Anyway, I’m not saying the DuckTales version was better exactly, but they did a lot right.

Weirdly, the DuckTales version didn’t have a cyclops. It’s especially weird because the cyclops scene had the world’s first “Who’s on First”-type routine in recorded history where Odysseus tells Polyphemos the cyclops that his name is “Nohbdy”, stabs his eye out, and when Polyphemos asks his other cyclops friends for help he says, “Nohbdy’s tricked me, Nohbdy’s ruined me!” to which comes the sage reply: “Ah well, if nobody’s played you foul there in your lonely bed, we are no use in pain given by great Zeus.” Hilarious.

Another detail mercifully absent in the DuckTales version: the ancient Greeks seem to kind of hate women. I think we’re supposed to hate all women other than Penelope, Nausicaa (princess of the Phaeacians), and Athena (who notably did not have a mother and sprang forth from Zeus’s forehead). Circe (witch), Calypso (evil nymph), Cletemnestra (murdered her husband to marry his cousin – the plays of Aeschylus make this a little more complicated), Scylla (who is literally a 3-headed serpent), the sirens (who lure men to their doom). That one random maid – Melantho – that Odysseus calls a slut and threatens to, “cut [her] arms and legs off”. Penelope, also, paitiently waited for Odysseus’s return for 20 fucking years when everyone said he was dead – and that’s the ONLY woman we’re supposed to like – that’s what it takes. Overall, the treatment of women in the Odyssey is completely fucked and makes for a dubious foundation for “the history of civilization”.

* [DATASET EXTRACT]:
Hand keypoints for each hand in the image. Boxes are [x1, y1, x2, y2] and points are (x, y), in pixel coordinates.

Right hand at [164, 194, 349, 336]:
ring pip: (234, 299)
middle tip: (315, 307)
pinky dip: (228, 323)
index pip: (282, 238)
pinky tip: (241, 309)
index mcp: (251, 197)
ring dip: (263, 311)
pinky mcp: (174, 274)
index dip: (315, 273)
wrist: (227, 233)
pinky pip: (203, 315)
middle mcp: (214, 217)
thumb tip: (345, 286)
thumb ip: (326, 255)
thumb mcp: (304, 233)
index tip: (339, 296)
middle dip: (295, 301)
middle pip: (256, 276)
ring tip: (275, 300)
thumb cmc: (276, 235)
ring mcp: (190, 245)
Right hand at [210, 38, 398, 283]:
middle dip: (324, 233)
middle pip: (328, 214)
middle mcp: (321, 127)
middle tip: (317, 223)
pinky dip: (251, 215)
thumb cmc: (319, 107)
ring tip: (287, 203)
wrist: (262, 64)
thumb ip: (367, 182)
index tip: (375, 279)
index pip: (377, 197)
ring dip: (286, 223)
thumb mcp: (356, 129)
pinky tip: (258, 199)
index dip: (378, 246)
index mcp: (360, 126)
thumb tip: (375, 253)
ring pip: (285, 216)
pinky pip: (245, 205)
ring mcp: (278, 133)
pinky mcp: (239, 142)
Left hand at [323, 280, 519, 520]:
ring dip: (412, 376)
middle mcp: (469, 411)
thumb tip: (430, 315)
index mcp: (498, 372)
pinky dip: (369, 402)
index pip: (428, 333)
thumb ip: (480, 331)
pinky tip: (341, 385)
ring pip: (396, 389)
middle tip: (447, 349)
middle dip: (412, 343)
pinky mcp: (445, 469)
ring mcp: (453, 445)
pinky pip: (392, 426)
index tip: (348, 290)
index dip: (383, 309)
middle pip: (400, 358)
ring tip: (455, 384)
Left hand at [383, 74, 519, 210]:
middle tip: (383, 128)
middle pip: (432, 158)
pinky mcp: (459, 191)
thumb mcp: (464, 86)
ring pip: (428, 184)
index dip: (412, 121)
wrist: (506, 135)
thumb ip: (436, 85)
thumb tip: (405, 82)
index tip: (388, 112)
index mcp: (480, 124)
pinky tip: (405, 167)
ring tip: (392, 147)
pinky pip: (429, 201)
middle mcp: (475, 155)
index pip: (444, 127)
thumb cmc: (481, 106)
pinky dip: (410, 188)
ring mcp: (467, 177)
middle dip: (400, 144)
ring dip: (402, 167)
--
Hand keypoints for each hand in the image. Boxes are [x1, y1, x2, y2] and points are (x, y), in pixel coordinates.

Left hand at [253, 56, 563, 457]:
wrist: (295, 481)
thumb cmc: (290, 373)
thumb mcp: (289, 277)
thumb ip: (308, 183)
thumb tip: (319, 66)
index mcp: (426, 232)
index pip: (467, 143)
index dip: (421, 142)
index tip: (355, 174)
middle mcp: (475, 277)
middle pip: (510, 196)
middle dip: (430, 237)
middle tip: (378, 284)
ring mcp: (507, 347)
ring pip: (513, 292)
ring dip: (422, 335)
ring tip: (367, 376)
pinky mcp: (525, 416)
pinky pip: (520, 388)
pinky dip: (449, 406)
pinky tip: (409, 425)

* [REQUIREMENT 1]: In the piece comparing the Odyssey with the DuckTales version, why does the writer find it especially weird that the DuckTales version left out the cyclops?
* [REQUIREMENT 2]: Carry on the piece comparing the Odyssey with the DuckTales version, starting right after its final sentence.
The lines are not needed for anything here.

* [TASK RESPONSE 1]: The cyclops scene contains what the writer calls the world's first "Who's on First"-type routine. Odysseus tells Polyphemos his name is "Nohbdy," so when the blinded cyclops cries that "Nohbdy" has ruined him, his friends answer that if nobody has harmed him, they can't help.

* [TASK RESPONSE 2]:
During the 20 years that Odysseus has been away – first fighting the war in Troy and then held by the nymph Calypso – Penelope has been warding off a bunch of suitors that are gradually consuming her estate. Most of the story builds to a violent ending that you as a reader are expecting from the start. While you see the eventual deaths of the suitors at the hands of Odysseus coming what you may not see coming is the Quentin Tarantino level of violence at the end of the story. The climactic scene starts with Odysseus disguised as a vagabond in his own house when Penelope announces that she will marry the suitor that can shoot an arrow through the hole in 12 axe heads.

Let me pause here to say: I had a hard time visualizing what shooting an arrow through the hole in 12 axe heads looked like so I did an image search. From this image search it’s safe to say: no one has any idea what this looks like. My best guess is that we’re talking about the haft hole of the axe, but, honestly, who the fuck knows.

Anyway, after winning the context, Odysseus and Telémakhos kill all the suitors, hang some portion of the maids, and violently remove pieces of the goatherd. There was enough murder that they end up lighting a fire for it’s “cleansing fumes” to get rid of all the murder stink, I guess. Of course then they’re briefly on the run for murder and seem likely to murder a whole lot more people, but then Athena makes them stop and they do for some reason and I guess no one cared about all the murder too much, the end.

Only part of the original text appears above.